Orson Welles’ 1941 classic Citizen Kane, regarded by many to be the best film of all time, features a party scene in which the hat worn by an extra disappears and reappears in subsequent shots. Films generally have storyboards, scripts and continuity managers. Businesses often aren’t so fortunate and a lack of business continuity planning (BCP) can be severe, even catastrophic. Perhaps the starkest example of this is Swedish mobile phone company Ericsson. It appeared to be a relatively minor 10-minute fire caused by lightning that in March 2000 struck a New Mexico electronic chip-making plant belonging to Dutch firm Philips. But in a chip-making environment required to be clinically clean and dust free, that fire was catastrophic. After failing to find an alternative supplier, Ericsson reported a loss of over $2 billion to its mobile phone division for the year and the company that had once been a market-leader was dismissed by the Economist as an “also-ran”.
Business continuity plans are also designed to help organisations protect themselves from the losses to infrastructure and resources caused by earthquakes, extreme weather, other natural disasters, pandemics and terrorism. It is important to discriminate between BCP and disaster recovery (DR). BCP is a plan that takes into account your resources, processes and technology in the event of downtime, a disaster or emergency; whereas DR is the underlying technology component determining how the technology falls-over.
For this special report, CIO sought BCP advice from the following CIOs, suppliers and IT experts:
• Ron Murray, business manager, ICT outsourcing, Gen-i
• David Reason, senior consultant, internal business continuity manager and business continuity management practice leader, Gen-i
• Ian Scott, IT Manager, NZ Fire Service
• Nats Subramanian, group IT manager, Click Clack
• Russell Turner, chief information officer, NZ MetService
1. Investigate the risks you can insure against
Risk mitigation should be part of your BCP plan; sometimes, insurance really is the best policy.

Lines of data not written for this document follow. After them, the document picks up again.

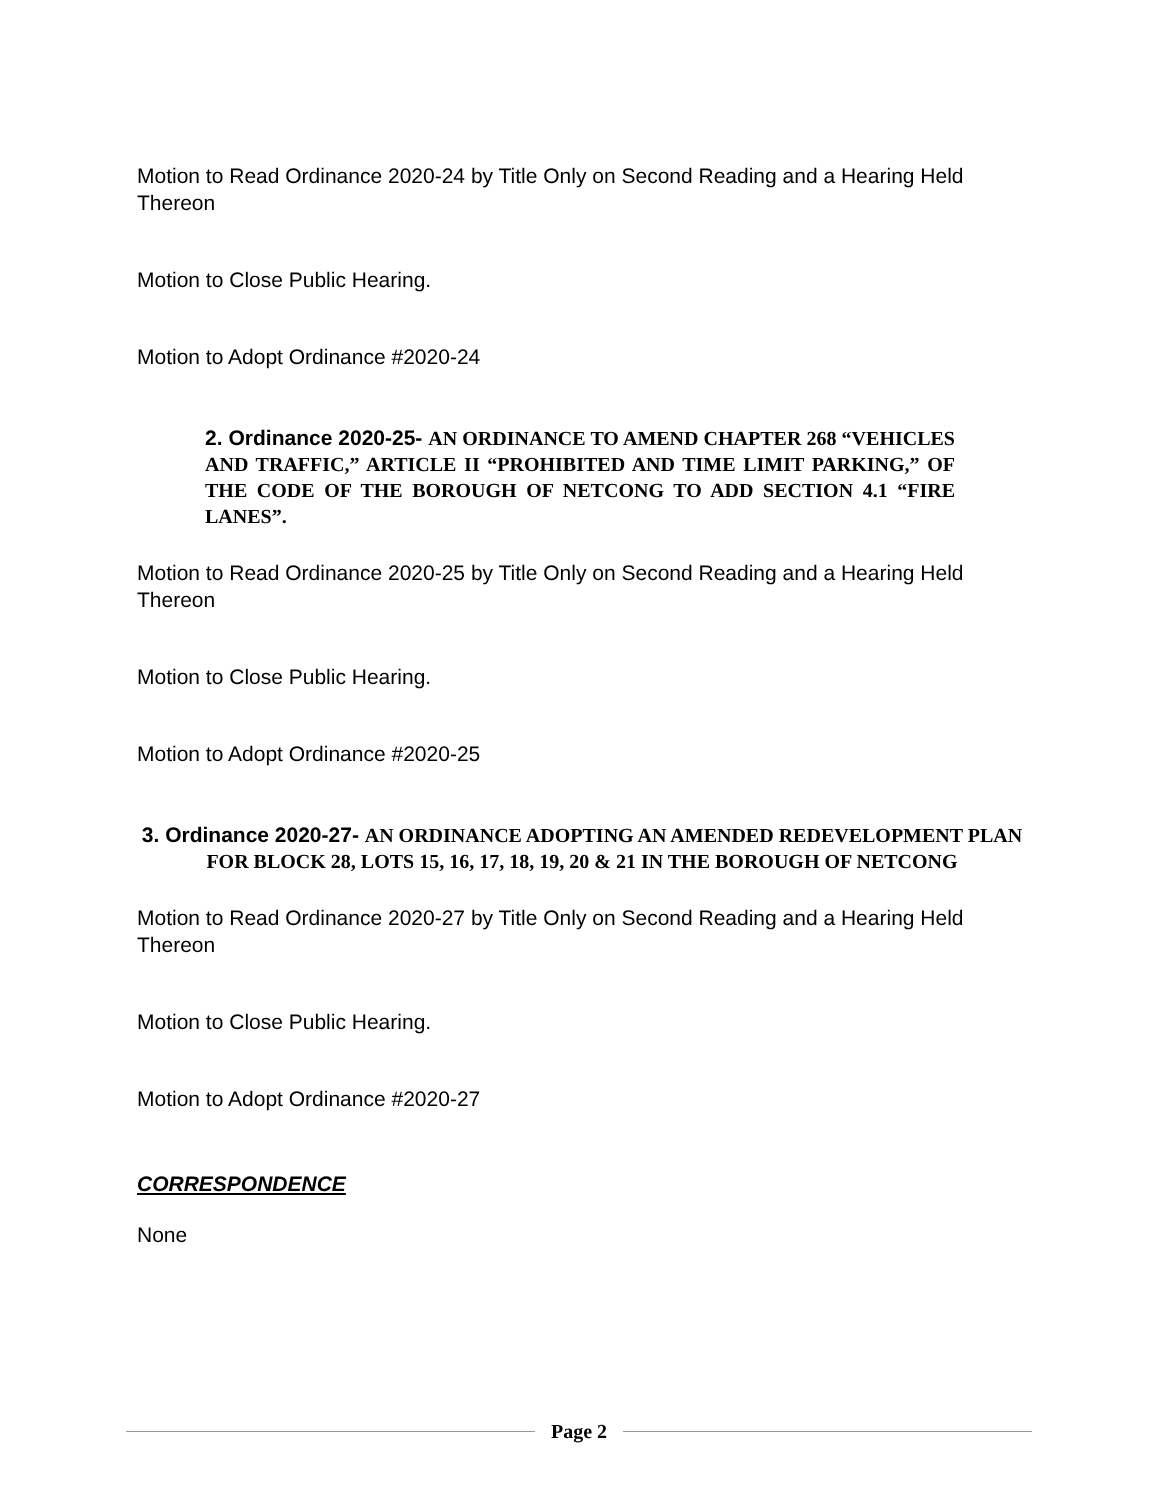Motion to Read Ordinance 2020-24 by Title Only on Second Reading and a Hearing Held Thereon
Motion to Close Public Hearing.
Motion to Adopt Ordinance #2020-24
2. Ordinance 2020-25- AN ORDINANCE TO AMEND CHAPTER 268 “VEHICLES AND TRAFFIC,” ARTICLE II “PROHIBITED AND TIME LIMIT PARKING,” OF THE CODE OF THE BOROUGH OF NETCONG TO ADD SECTION 4.1 “FIRE LANES”.
Motion to Read Ordinance 2020-25 by Title Only on Second Reading and a Hearing Held Thereon
Motion to Close Public Hearing.
Motion to Adopt Ordinance #2020-25
3. Ordinance 2020-27- AN ORDINANCE ADOPTING AN AMENDED REDEVELOPMENT PLAN FOR BLOCK 28, LOTS 15, 16, 17, 18, 19, 20 & 21 IN THE BOROUGH OF NETCONG
Motion to Read Ordinance 2020-27 by Title Only on Second Reading and a Hearing Held Thereon
Motion to Close Public Hearing.
Motion to Adopt Ordinance #2020-27
CORRESPONDENCE
None
Page 2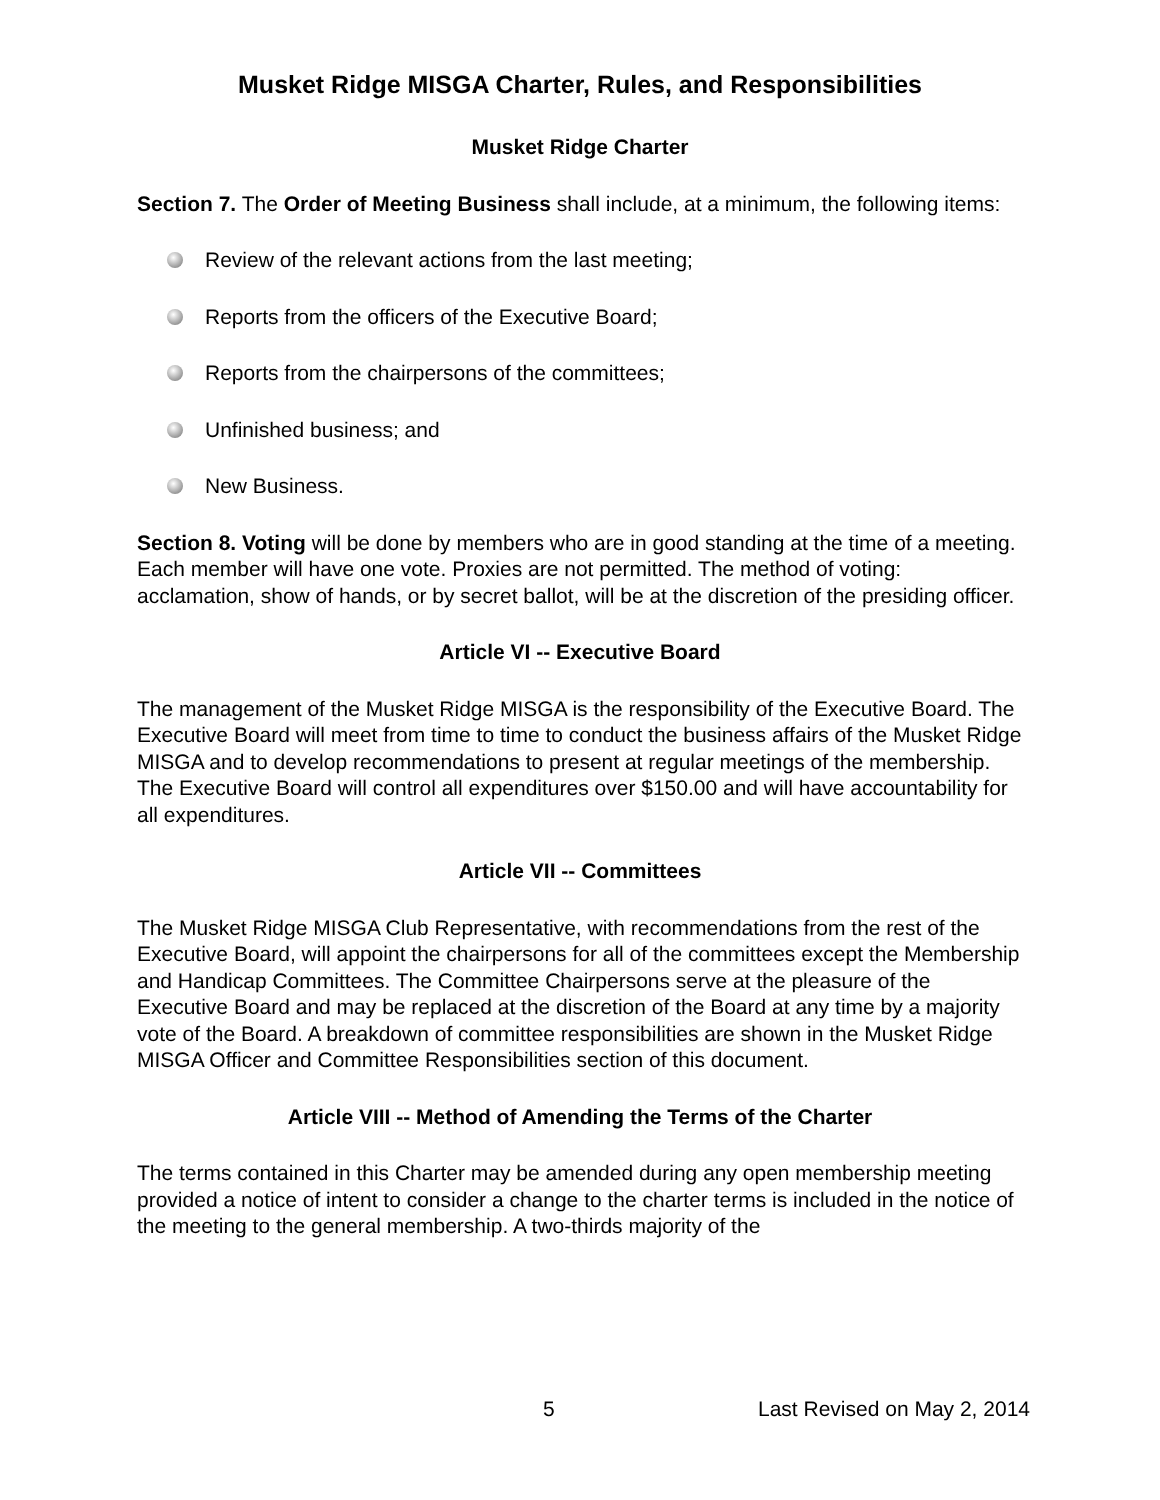Musket Ridge MISGA Charter, Rules, and Responsibilities
Musket Ridge Charter
Section 7. The Order of Meeting Business shall include, at a minimum, the following items:
Review of the relevant actions from the last meeting;
Reports from the officers of the Executive Board;
Reports from the chairpersons of the committees;
Unfinished business; and
New Business.
Section 8. Voting will be done by members who are in good standing at the time of a meeting. Each member will have one vote. Proxies are not permitted. The method of voting: acclamation, show of hands, or by secret ballot, will be at the discretion of the presiding officer.
Article VI -- Executive Board
The management of the Musket Ridge MISGA is the responsibility of the Executive Board. The Executive Board will meet from time to time to conduct the business affairs of the Musket Ridge MISGA and to develop recommendations to present at regular meetings of the membership. The Executive Board will control all expenditures over $150.00 and will have accountability for all expenditures.
Article VII -- Committees
The Musket Ridge MISGA Club Representative, with recommendations from the rest of the Executive Board, will appoint the chairpersons for all of the committees except the Membership and Handicap Committees. The Committee Chairpersons serve at the pleasure of the Executive Board and may be replaced at the discretion of the Board at any time by a majority vote of the Board. A breakdown of committee responsibilities are shown in the Musket Ridge MISGA Officer and Committee Responsibilities section of this document.
Article VIII -- Method of Amending the Terms of the Charter
The terms contained in this Charter may be amended during any open membership meeting provided a notice of intent to consider a change to the charter terms is included in the notice of the meeting to the general membership. A two-thirds majority of the
5 Last Revised on May 2, 2014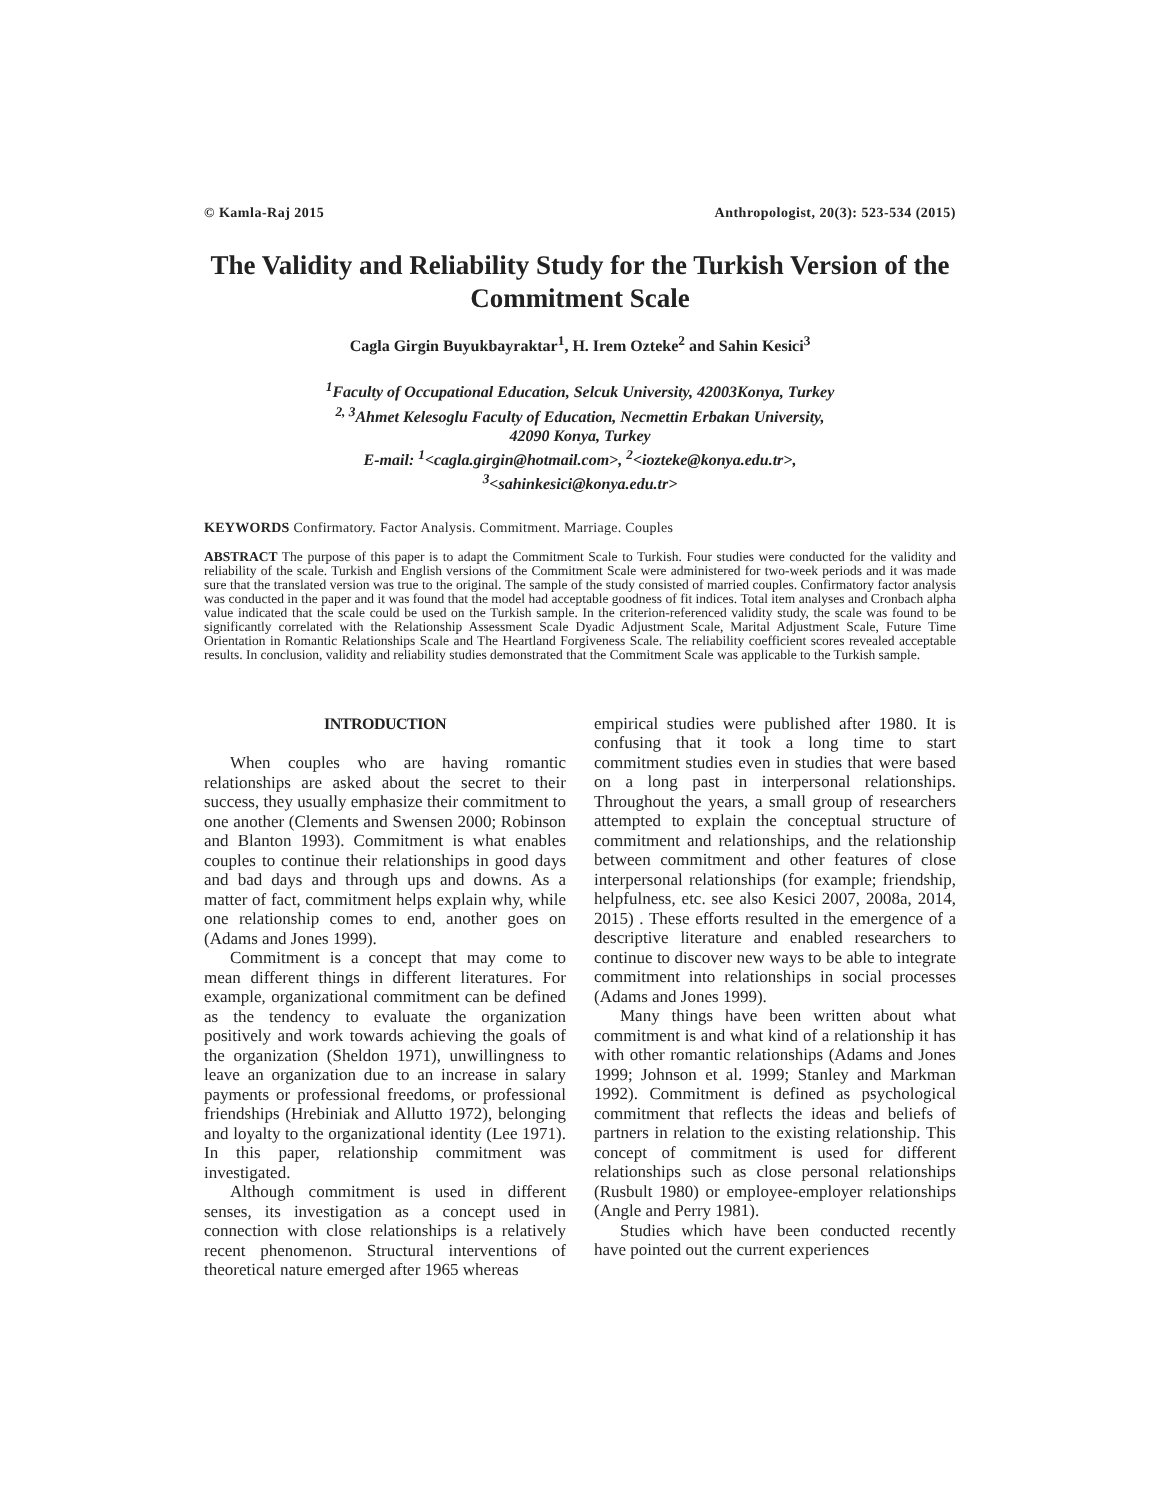© Kamla-Raj 2015 Anthropologist, 20(3): 523-534 (2015)
The Validity and Reliability Study for the Turkish Version of the Commitment Scale
Cagla Girgin Buyukbayraktar<sup>1</sup>, H. Irem Ozteke<sup>2</sup> and Sahin Kesici<sup>3</sup>
<sup>1</sup> Faculty of Occupational Education, Selcuk University, 42003Konya, Turkey
<sup>2, 3</sup>Ahmet Kelesoglu Faculty of Education, Necmettin Erbakan University,
42090 Konya, Turkey
E-mail: <sup>1</sup><cagla.girgin@hotmail.com>, <sup>2</sup><iozteke@konya.edu.tr>,
<sup>3</sup><sahinkesici@konya.edu.tr>
KEYWORDS Confirmatory. Factor Analysis. Commitment. Marriage. Couples
ABSTRACT The purpose of this paper is to adapt the Commitment Scale to Turkish. Four studies were conducted for the validity and reliability of the scale. Turkish and English versions of the Commitment Scale were administered for two-week periods and it was made sure that the translated version was true to the original. The sample of the study consisted of married couples. Confirmatory factor analysis was conducted in the paper and it was found that the model had acceptable goodness of fit indices. Total item analyses and Cronbach alpha value indicated that the scale could be used on the Turkish sample. In the criterion-referenced validity study, the scale was found to be significantly correlated with the Relationship Assessment Scale Dyadic Adjustment Scale, Marital Adjustment Scale, Future Time Orientation in Romantic Relationships Scale and The Heartland Forgiveness Scale. The reliability coefficient scores revealed acceptable results. In conclusion, validity and reliability studies demonstrated that the Commitment Scale was applicable to the Turkish sample.
INTRODUCTION
When couples who are having romantic relationships are asked about the secret to their success, they usually emphasize their commitment to one another (Clements and Swensen 2000; Robinson and Blanton 1993). Commitment is what enables couples to continue their relationships in good days and bad days and through ups and downs. As a matter of fact, commitment helps explain why, while one relationship comes to end, another goes on (Adams and Jones 1999).
Commitment is a concept that may come to mean different things in different literatures. For example, organizational commitment can be defined as the tendency to evaluate the organization positively and work towards achieving the goals of the organization (Sheldon 1971), unwillingness to leave an organization due to an increase in salary payments or professional freedoms, or professional friendships (Hrebiniak and Allutto 1972), belonging and loyalty to the organizational identity (Lee 1971). In this paper, relationship commitment was investigated.
Although commitment is used in different senses, its investigation as a concept used in connection with close relationships is a relatively recent phenomenon. Structural interventions of theoretical nature emerged after 1965 whereas
empirical studies were published after 1980. It is confusing that it took a long time to start commitment studies even in studies that were based on a long past in interpersonal relationships. Throughout the years, a small group of researchers attempted to explain the conceptual structure of commitment and relationships, and the relationship between commitment and other features of close interpersonal relationships (for example; friendship, helpfulness, etc. see also Kesici 2007, 2008a, 2014, 2015) . These efforts resulted in the emergence of a descriptive literature and enabled researchers to continue to discover new ways to be able to integrate commitment into relationships in social processes (Adams and Jones 1999).
Many things have been written about what commitment is and what kind of a relationship it has with other romantic relationships (Adams and Jones 1999; Johnson et al. 1999; Stanley and Markman 1992). Commitment is defined as psychological commitment that reflects the ideas and beliefs of partners in relation to the existing relationship. This concept of commitment is used for different relationships such as close personal relationships (Rusbult 1980) or employee-employer relationships (Angle and Perry 1981).
Studies which have been conducted recently have pointed out the current experiences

Following the 11 September 2001 attacks US companies were awarded $9.5 billion in insurance for interruptions to business, the Economist reported in 2005. Bruce Schneier, chief technology officer of BT Counterpane, predicts the insurance industry will eventually subsume the computer security industry. “Not that insurance companies will start marketing security products, but rather that the kind of firewall you use — along with the kind of authentication scheme, the kind of operating system and the kind of network monitoring scheme you use — will be strongly influenced by the constraints of insurance.”
The MetService’s forecasting capabilities are most in demand when the business is most vulnerable. CIO Russell Turner agrees it makes business sense to separate insurable from non-insurable risks and to focus continuity on those that are not insurable. “There’s no point in us insuring against the risk of a potential loss of life because of a storm grounding a ship,” says Turner. “But for a purely financially driven business, one not driven by the protection of life and property, it might be reasonable to affray complicated BCP setups and insure for the loss of business.”
Click Clack is among New Zealand’s top 50 manufacturing exporters. The company has established itself in the design and manufacture of airtight storage and beverage-ware. Group IT manager Nats Subramanian works on the principle that BCP itself is an insurance policy. “It may seem to attract unwarranted cost and effort, in addition to the day-to-day challenges and priorities,” he says. “However, an organisation must stand back and ask ‘what if’? The next key question to ask is, ‘How much risk we are willing to accept’?”
Ian Scott, New Zealand Fire Service’s IT manager, agrees that having a continuity plan with a DR site is an insurance policy; particularly in the event of a catastrophic failure of its national headquarters’ production environment.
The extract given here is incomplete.